She must have the tooth out. "Was there a
dentist in the place?"
I looked at Jack: he looked at me: Ellen groaned with pain.
"Why, yes! of course there is," said this man for emergencies;
"Fisher takes out teeth, he told me so the other day."
Now I did not believe that Fisher knew any more about extracting
teeth than I did myself, but I breathed a prayer to the Recording
Angel, and said naught.
"I'll go get Fisher," said Jack.
Now Fisher was the steamboat agent. He stood six feet in his
stockings, had a powerful physique and a determined eye. Men in
those countries had to be determined; for if they once lost
their nerve, Heaven save them. Fisher had handsome black eyes.
When they came in, I said: "Can you attend to this business, Mr.
Fisher?"
"I think so," he replied, quietly. "The Quartermaster says he has
some forceps."
I gasped. Jack, who had left the room, now appeared, a box of
instruments in his hand, his eyes shining with joy and triumph.
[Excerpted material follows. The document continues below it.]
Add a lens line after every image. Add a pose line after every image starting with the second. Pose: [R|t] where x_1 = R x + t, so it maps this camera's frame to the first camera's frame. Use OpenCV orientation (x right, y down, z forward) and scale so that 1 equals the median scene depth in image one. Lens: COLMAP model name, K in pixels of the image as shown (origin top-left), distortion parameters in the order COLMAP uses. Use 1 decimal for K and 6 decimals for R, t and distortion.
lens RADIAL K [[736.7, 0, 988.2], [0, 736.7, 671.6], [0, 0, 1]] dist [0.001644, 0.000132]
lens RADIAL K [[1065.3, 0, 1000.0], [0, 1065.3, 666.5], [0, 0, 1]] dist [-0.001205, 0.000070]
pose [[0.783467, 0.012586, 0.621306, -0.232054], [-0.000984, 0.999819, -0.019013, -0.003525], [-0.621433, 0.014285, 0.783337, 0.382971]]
Fisher took the box, and scanned it. "I guess they'll do," said
he.
So we placed Ellen in a chair, a stiff barrack chair, with a
raw-hide seat, and no arms.
It was evening.
"Mattie, you must hold the candle," said Jack. "I'll hold Ellen,
and, Fisher, you pull the tooth."
So I lighted the candle, and held it, while Ellen tried, by its
flickering light, to show Fisher the tooth that ached.
Fisher looked again at the box of instruments. "Why," said he,
"these are lower jaw rollers, the kind used a hundred years ago;
and her tooth is an upper jaw."
"Never mind," answered the Lieutenant, "the instruments are all
right. Fisher, you can get the tooth out, that's all you want,
isn't it?"
The Lieutenant was impatient; and besides he did not wish any
slur cast upon his precious instruments.
So Fisher took up the forceps, and clattered around amongst
Ellen's sound white teeth. His hand shook, great beads of
perspiration gathered on his face, and I perceived a very strong
odor of Cocomonga wine. He had evidently braced for the occasion.
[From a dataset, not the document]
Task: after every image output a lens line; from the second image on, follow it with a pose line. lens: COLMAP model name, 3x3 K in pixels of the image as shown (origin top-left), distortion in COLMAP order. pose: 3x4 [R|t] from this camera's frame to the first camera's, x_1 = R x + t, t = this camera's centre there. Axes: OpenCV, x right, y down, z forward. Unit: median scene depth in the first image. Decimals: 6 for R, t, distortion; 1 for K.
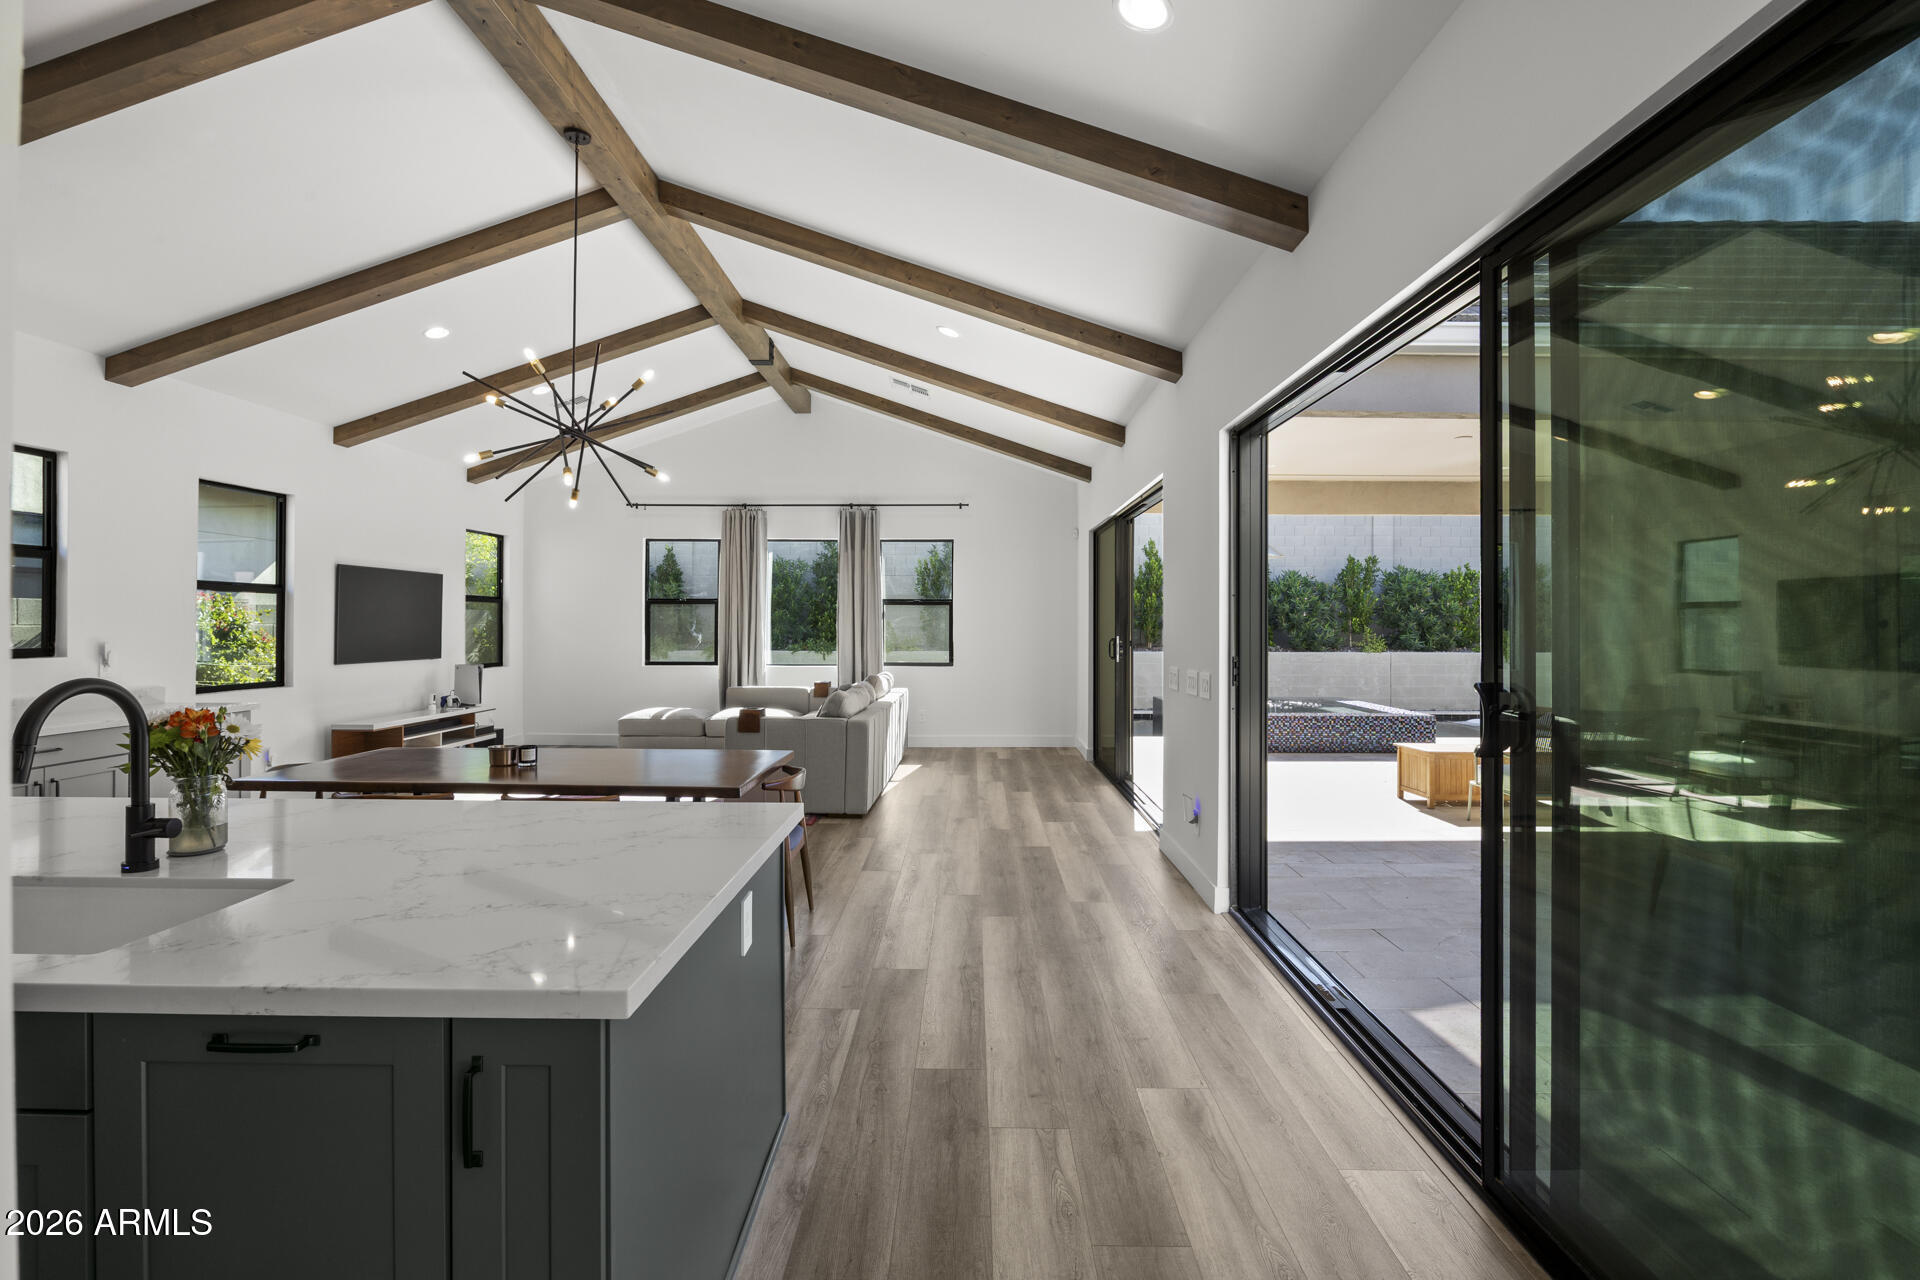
lens RADIAL K [[895.8, 0, 963.1], [0, 895.8, 618.6], [0, 0, 1]] dist [-0.001634, -0.000104]
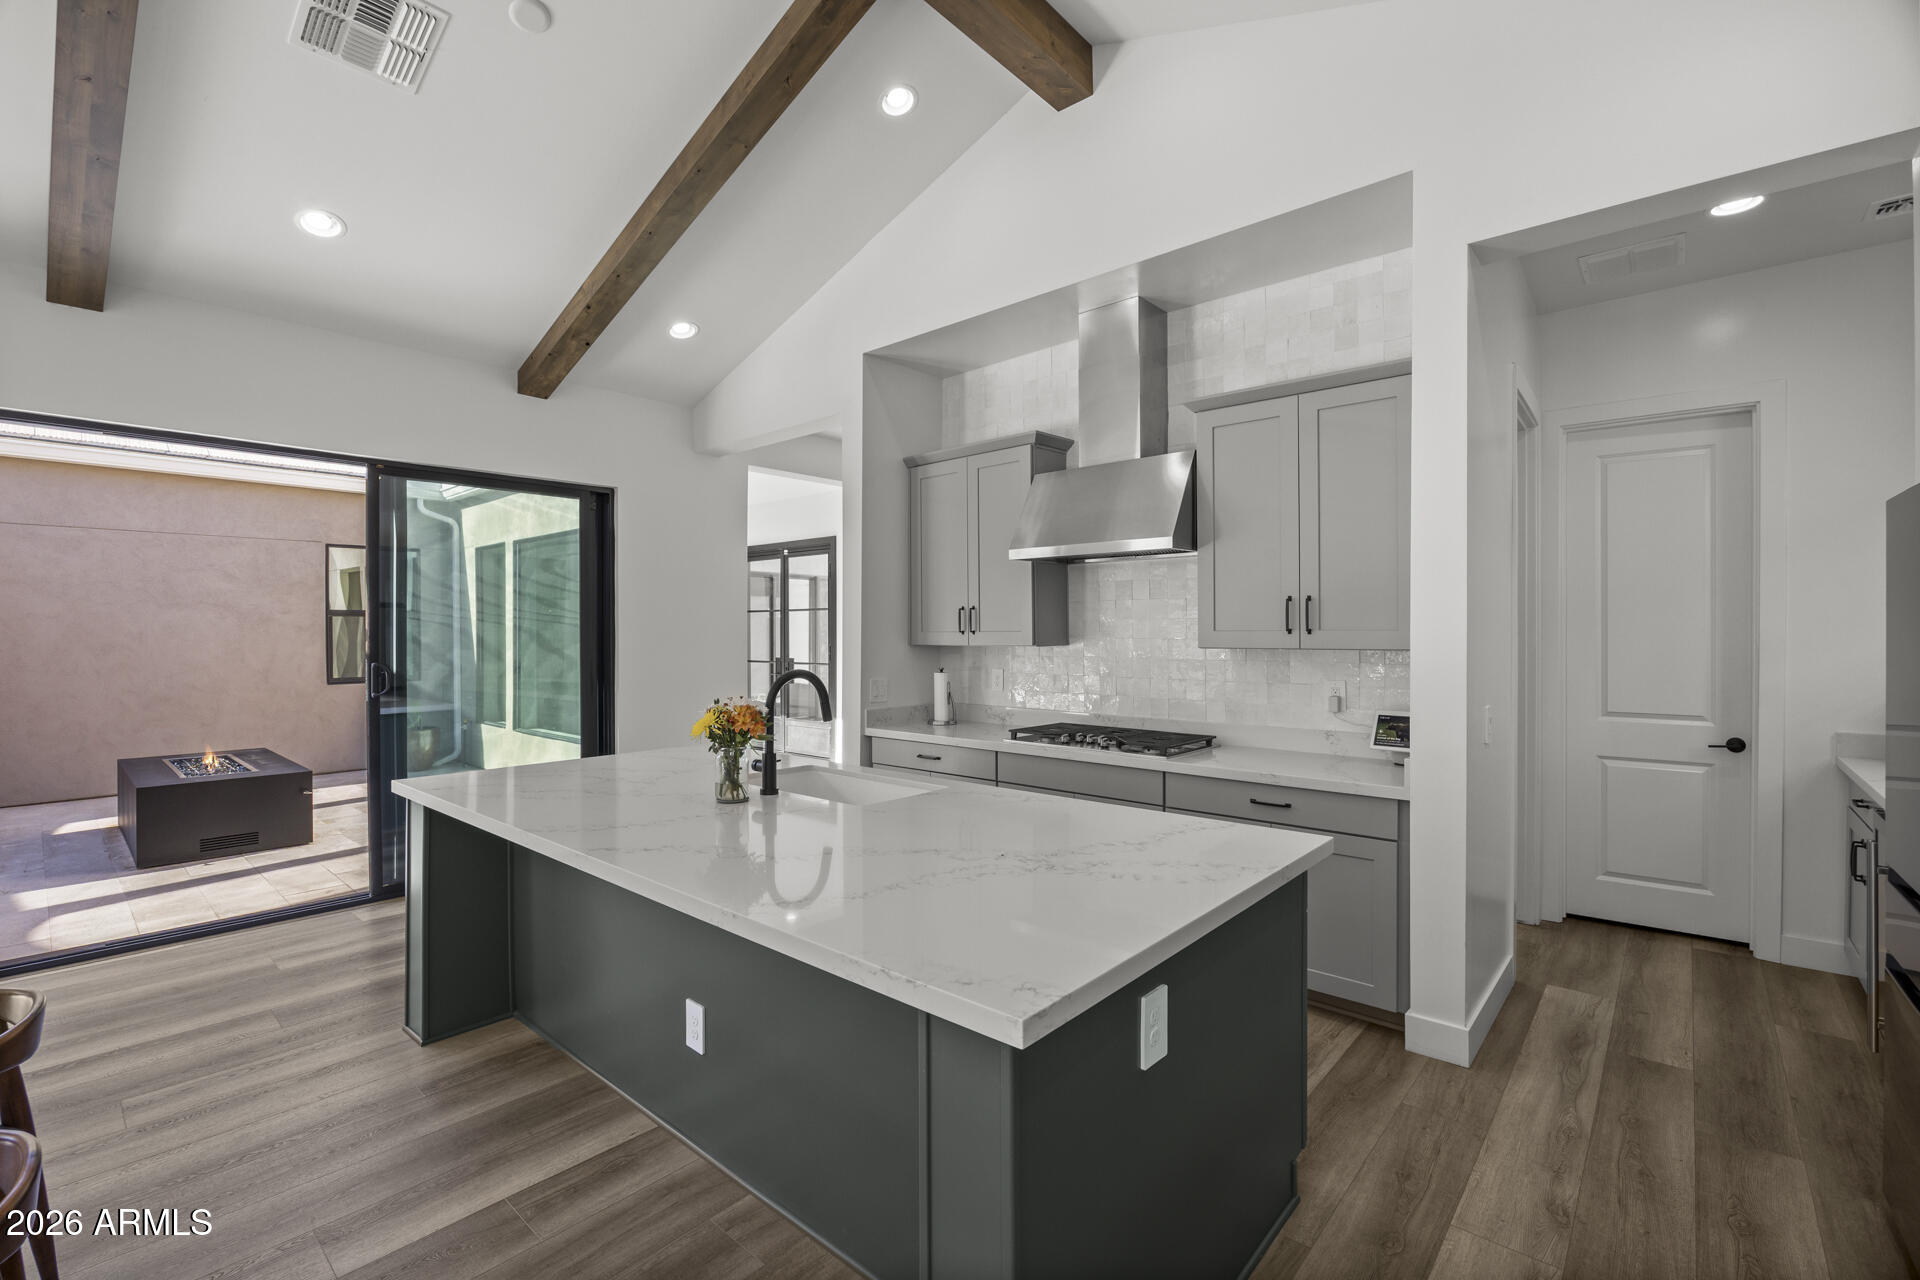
lens RADIAL K [[829.9, 0, 960.0], [0, 829.9, 640.0], [0, 0, 1]] dist [-0.020257, 0.000489]
pose [[-0.761126, -0.005833, 0.648577, -0.479145], [-0.005741, 0.999981, 0.002256, 0.001797], [-0.648578, -0.002007, -0.761145, 0.429860]]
It was, however, too late to protest. He fastened onto a molar,
and with the lion's strength which lay in his gigantic frame, he
wrenched it out.
Ellen put up her hand and felt the place. "My God! you've pulled
the wrong tooth!" cried she, and so he had.
I seized a jug of red wine which stood near by, and poured out a
gobletful, which she drank. The blood came freely from her mouth,
and I feared something dreadful had happened.